A dos metros del estudio de Álvarez-Laviada, encontramos el de Elvira Amor, cuya obra pictórica nos transporta a la más pura abstracción: forma y color, formas inacabadas que continúan fuera de los límites del lienzo hasta ser casi objeto, colores genuinos, personales y muy meditados. Se trata de un dibujo con una gran carga gestual, muy próxima a la expresión corporal, que busca generar a través de la forma un léxico y una sintaxis propia de los elementos que componen la obra. Las formas curvas e imperfectas de su pintura chocan con las líneas rectas del lienzo, que parecen no poder contener ese universo creado por la artista. Y se expanden, dejando a la imaginación del espectador la continuidad del mismo, pinceladas que se sienten y dejan entrever el recorrido realizado como parte del proceso. No esconde nada, pese a las superficies lisas y trabajadas que encontramos en su obra. Amor trabaja una tridimensionalidad en sus pinturas que también encontramos en sus esculturas, extensiones de su obra pictórica que construye a base de planos de color y que generan formas geométricas a través de líneas rectas y curvas, jugando siempre con el punto de vista desde el que se observa.

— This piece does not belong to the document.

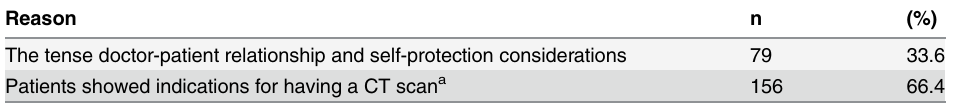
Table 4. The Main Reason for Ordering CT Scans to Investigate Head Injury for Children Reported by Surveyed Clinicians in China. Reason n (%) The tense doctor-patient relationship and self-protection considerations 79 33.6 Patients showed indications for having a CT scan a 156 66.4 a Indications include headache, vomiting, seizure, intoxication, short-term memory de fi cit, suspected skull fracture, serious trauma mechanism,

Sabemos que el sol comienza a caer. Miramos por última vez cada uno de los pequeños exvotos del altar y caminamos hacia el exterior mientras tropezamos varias veces en los charcos. La luz exterior empieza a aparecer en un pequeño punto blanco. Salimos a la superficie y, poco a poco, recuperamos la vista. Mientras trazamos la ruta de vuelta a casa, no podemos parar de pensar en lo que hemos visto, en las sensaciones vividas dentro de la cueva. El altar de la mina, al igual que esta exposición, es un dispositivo con una temporalidad propia, su aspecto material varía gradualmente según los elementos que la compongan, una coincidencia, cuerpos que se reconocen entre sí, pero que, a la vez, son desconocidos. Y es que, a pesar de construir una arquitectura precisa, permite la identificación de cada uno de los deseos que encontramos en ella, como el deseo de que, quizás esta vez, volvamos a vernos pronto.